(Collected data entries)
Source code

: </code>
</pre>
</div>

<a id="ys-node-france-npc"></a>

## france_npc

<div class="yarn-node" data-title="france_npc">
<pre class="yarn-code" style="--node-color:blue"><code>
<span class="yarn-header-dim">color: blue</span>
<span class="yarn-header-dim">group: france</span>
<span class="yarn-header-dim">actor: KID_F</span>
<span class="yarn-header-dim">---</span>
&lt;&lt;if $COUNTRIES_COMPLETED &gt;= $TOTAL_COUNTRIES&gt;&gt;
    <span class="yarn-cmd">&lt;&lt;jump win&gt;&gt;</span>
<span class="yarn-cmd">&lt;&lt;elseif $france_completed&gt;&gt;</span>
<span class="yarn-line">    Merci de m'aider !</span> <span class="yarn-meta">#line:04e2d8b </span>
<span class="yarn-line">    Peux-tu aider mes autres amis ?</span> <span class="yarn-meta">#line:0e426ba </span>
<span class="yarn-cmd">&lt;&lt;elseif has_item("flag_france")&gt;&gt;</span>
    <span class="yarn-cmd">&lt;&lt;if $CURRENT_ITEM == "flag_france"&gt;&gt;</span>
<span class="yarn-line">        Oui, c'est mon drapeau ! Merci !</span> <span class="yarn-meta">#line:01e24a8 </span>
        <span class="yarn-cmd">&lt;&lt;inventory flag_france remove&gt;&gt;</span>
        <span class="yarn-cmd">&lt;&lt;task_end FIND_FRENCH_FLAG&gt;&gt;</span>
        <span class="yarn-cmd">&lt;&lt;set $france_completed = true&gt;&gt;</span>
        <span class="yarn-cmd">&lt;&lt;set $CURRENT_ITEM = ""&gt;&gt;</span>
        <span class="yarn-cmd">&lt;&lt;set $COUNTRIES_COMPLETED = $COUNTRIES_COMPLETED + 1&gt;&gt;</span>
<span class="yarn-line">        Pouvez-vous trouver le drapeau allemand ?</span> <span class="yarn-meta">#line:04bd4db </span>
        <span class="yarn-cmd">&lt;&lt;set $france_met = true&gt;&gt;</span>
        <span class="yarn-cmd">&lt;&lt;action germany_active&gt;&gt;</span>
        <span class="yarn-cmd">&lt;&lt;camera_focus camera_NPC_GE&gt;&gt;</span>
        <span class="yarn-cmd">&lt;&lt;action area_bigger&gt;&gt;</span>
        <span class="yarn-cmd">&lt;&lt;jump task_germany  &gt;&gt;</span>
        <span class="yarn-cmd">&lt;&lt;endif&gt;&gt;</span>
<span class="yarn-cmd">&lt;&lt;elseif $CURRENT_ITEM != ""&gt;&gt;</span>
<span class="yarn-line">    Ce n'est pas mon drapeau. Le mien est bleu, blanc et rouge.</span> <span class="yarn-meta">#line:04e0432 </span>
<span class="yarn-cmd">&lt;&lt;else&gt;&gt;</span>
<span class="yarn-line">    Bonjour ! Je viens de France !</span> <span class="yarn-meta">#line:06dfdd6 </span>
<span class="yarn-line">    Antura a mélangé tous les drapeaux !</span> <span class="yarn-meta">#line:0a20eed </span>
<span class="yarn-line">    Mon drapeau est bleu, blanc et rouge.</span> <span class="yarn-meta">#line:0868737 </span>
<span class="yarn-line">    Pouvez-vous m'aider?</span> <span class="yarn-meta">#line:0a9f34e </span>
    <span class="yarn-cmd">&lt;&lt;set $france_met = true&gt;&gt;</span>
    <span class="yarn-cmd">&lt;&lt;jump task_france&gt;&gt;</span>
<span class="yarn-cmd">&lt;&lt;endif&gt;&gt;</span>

Work task
All lines above that include the word "color" must be copied into the answer.

Completed exercise
<pre class="yarn-code" style="--node-color:blue"><code>
<span class="yarn-header-dim">color: blue</span>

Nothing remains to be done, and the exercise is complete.